Markaların esir alıp, maskelediği bir dünyada yaşıyoruz. Markalaşan herşey bir şekilde ticari metaya dönüşüyor; Canlı, cansız fark etmeden. Markalaşmış bir eşyada kaliteyi hissetmek ve tecrübe etmek mümkünken, bir konuda güçlü bir marka değeri olmuş yada oldurulmuş bir insansa ortaya koyduğu şeylerin sorgulaması yapılmaz yada yapılan sorgulama, taraftarlarının sesleri arasında cılız kalır.
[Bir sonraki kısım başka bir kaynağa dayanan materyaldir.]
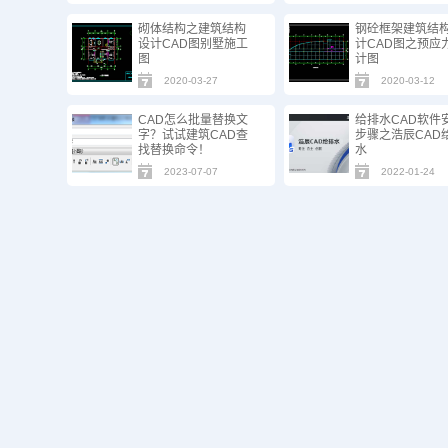
砌体结构之建筑结构
钢砼框架建筑结
设计CAD图别墅施工
计CAD图之预应
图
计图
2020-03-27
2020-03-12
CAD怎么批量替换文
给排水CAD软件
字？试试建筑CAD查
步骤之浩辰CAD
找替换命令！
水
2023-07-07
2022-01-24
Farklı durumlar da mümkün tabiki organize olmuş karşıt bir grup değerli bir şeyi itibarsızlaştırabilir de...
Diyelim ki bir şiiri, kitabı, müziği, resmi, yapıyı... Kimin yaptığını bilmesek, yada sıradan birinin ürettiğinin altına bir marka isim yazsak, anlam algısı olmayanlar için sonuç farklı olur mu?
Televizyon ekranın da hızla akan görüntüler den beynimiz o kadar keyif aldı ki saniye de 25 karenin altı beynimiz tarafından sıkıcı olarak kodlandı.
Gözlerimizi kendi zevk aracı olarak kullanan beynimiz anlam yada içeriği umursamayan ve giderek daha obez ve daha hareket bağımlısı oldu. Düşünme faaliyeti yorucu ve enerji gerektiren bir süreç olduğu, bazen can bile sıkabildiği için terk edilmesi de kolay ve mantıklıydı.
Anlam yada anlamak yavaşlama gerektirdiğinden bu süreç markaların işini kolaylaştırdı. Beğenmek için marka ismi görmek yeterliydi. Zaten fazlası için vakit yoktu. Sonraki kareye geçilmeliydi; marka ismi görmek için harcanan zaman bile beynimiz için oldukça sıkıcıydı.